__Saved data entries__.

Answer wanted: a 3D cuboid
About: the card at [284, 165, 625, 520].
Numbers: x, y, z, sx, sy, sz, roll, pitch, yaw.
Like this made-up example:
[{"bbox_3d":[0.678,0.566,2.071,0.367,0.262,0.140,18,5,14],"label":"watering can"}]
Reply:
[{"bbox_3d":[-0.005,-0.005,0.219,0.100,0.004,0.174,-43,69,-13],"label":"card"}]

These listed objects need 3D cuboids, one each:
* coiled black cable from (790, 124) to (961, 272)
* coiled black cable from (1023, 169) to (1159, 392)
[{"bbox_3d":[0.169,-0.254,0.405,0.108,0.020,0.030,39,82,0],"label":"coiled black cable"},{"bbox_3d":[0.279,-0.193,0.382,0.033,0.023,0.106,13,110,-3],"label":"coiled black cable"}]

__Task item__. Your answer must contain every line of the records, exactly.

__Task answer__.
Answer wanted: a 3D cuboid
About: the card at [284, 165, 625, 520].
Numbers: x, y, z, sx, sy, sz, roll, pitch, yaw.
Like this made-up example:
[{"bbox_3d":[0.678,0.566,2.071,0.367,0.262,0.140,18,5,14],"label":"watering can"}]
Reply:
[{"bbox_3d":[-0.005,-0.005,0.219,0.100,0.004,0.174,-43,69,-13],"label":"card"}]

These listed objects need 3D cuboids, one each:
* coiled black cable from (790, 124) to (961, 272)
* coiled black cable from (1023, 169) to (1159, 392)
[{"bbox_3d":[0.169,-0.254,0.405,0.108,0.020,0.030,39,82,0],"label":"coiled black cable"},{"bbox_3d":[0.279,-0.193,0.382,0.033,0.023,0.106,13,110,-3],"label":"coiled black cable"}]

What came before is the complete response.